MAUN, Botswana -- Rescuers ferried buckets of water from a swamp to douse a raging fire when a light aircraft carrying 12 people on a luxury safari crashed shortly after takeoff in Botswana, killing the British pilot and seven tourists from France, Switzerland and Britain, an official and rescue workers said Tuesday.
One tourist jumped from the plane as it was crashing to the earth but suffered such severe injuries that he died at a nearby airport where he was evacuated, hospital superintendent Dr. Maxwell Mungisi said Tuesday.
The crash occurred Friday in the southern African nation's remote Okavango Delta, according to spokesman Modipe Nkwe of the Civil Aviation Authority. He said two French tourists and two Botswana citizens survived.
Swiss Foreign Ministry spokesman Pierre-Alain Eltschinger said initial indications were that the plane crashed because of a fire on board. But he added that "the exact circumstances are the subject of an investigation."
Nkwe said Tuesday the Ministry of Transport was investigating. His agency had issued a brief statement announcing the crash on Friday, with few details. It was unclear why it took three days to announce the fatalities.
Photographer Tshepo Jenamo said some of the wreckage was still smoldering when he documented the scene 24 hours after the crash. His photograph shows only the tail end intact of the aircraft, a Cessna 208B Grand Caravan single turboprop. The rest is charred debris amid African thorn trees with rubber burned off the plane tires by the intensity of the blaze.
Britain, France and Switzerland confirmed they had citizens aboard the flight. In a misunderstanding over accents, Nkwe was understood to have said three Swedes had been killed, but he clarified Tuesday that the three were from Switzerland.
Nkwe said rescuers from his Civil Aviation Authority as well as soldiers and police flew swiftly from Maun, the biggest town in the delta, to the scene of the crash at Xakanaxa bush airfield, arriving while the aircraft still was on fire.
"They put off the fire," Nkwe said.
He said rescuers in Maun were called from the airfield by workers of Moremi Air, operators of the chartered aircraft.
Two of the rescuers told a reporter that they had to go to a safari camp about one mile away to fetch about 20 buckets, which they then filled with water from a swamp pond 65 feet from the blazing plane. They said they formed a line of people to pass the buckets of water down to douse the fire. Only then could they pull out the bodies of those who perished, apparently in the fire.
The plane had been headed for a luxury safari camp on Pom Pom island, a site in the heart of the delta that is famous for its birds and wildlife, including elephants.
Moremi Air CEO Sue Smart said in a statement Monday that the company has grounded its entire fleet while investigations proceed. She said the pilot was the company's general manager and "our most seasoned pilot with over 12,000 hours of flying." On Tuesday she said she could not identify the pilot by name as his extended family still has to be notified.

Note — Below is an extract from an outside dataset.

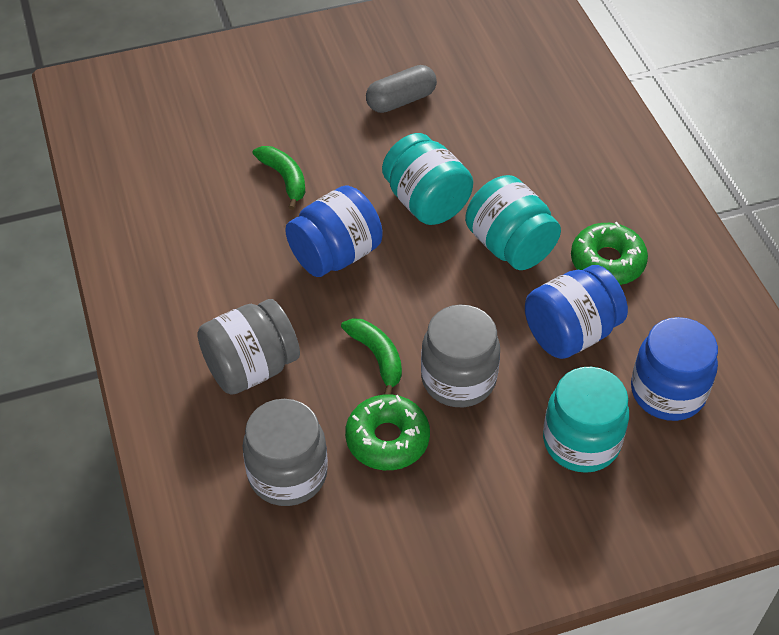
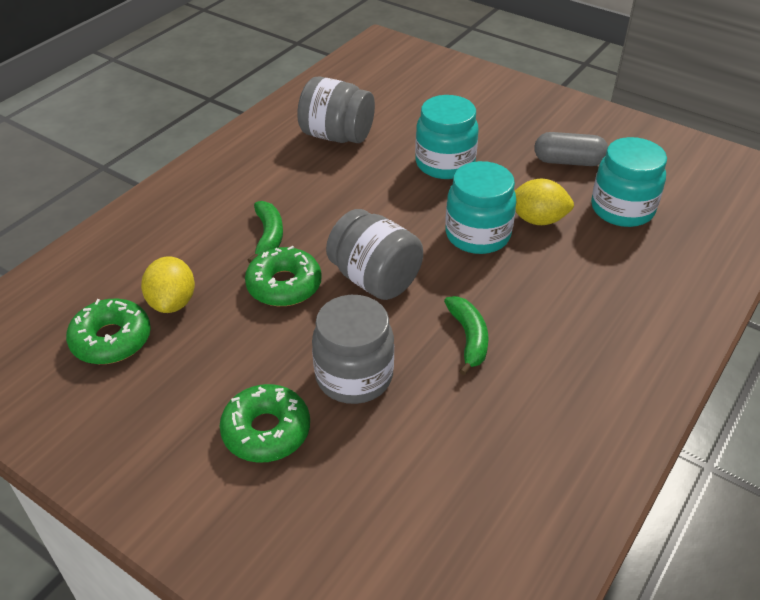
blue jar: [285,186,383,277] [525,265,628,359] [631,317,718,421] = 3 -> none = 0
green donut: [345,394,430,470] [571,222,648,285] = 2 -> [66,299,151,364] [219,384,310,463] [245,246,322,306] = 3
yellow lemon: none = 0 -> [141,256,195,313] [515,179,574,225] = 2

The seven tourists who perished were a British man, three French women, two Swiss women and a Swiss man, Nkwe said. At least some of the survivors were airlifted for medical care to Johannesburg in neighboring South Africa.
Botswana's Monitor newspaper quoted one local survivor, vehicle inspector Bernard Lottering, as saying that after the aircraft crashed to the ground he kicked out a window and got out.
As the plane caught fire, he managed to pull out his colleague and dragged two other passengers to safety, apparently the French. The paper said it interviewed Lottering on his hospital bed in Botswana.
The paper quoted Mungisi, superintendent of Letsholathebe Hospital in Maun, as saying that the bodies of those who died were "burnt beyond recognition" and that only DNA tests could identify them.
France's Foreign Ministry said one French survivor remains hospitalized in Johannesburg with burns, though doctors say her life is not in danger. It said the other French survivor has returned home.
Britain's Foreign Office confirmed that two British nationals died in the crash, and Switzerland's Eltschinger confirmed the deaths of three Swiss citizens. Both said relatives were receiving consular support.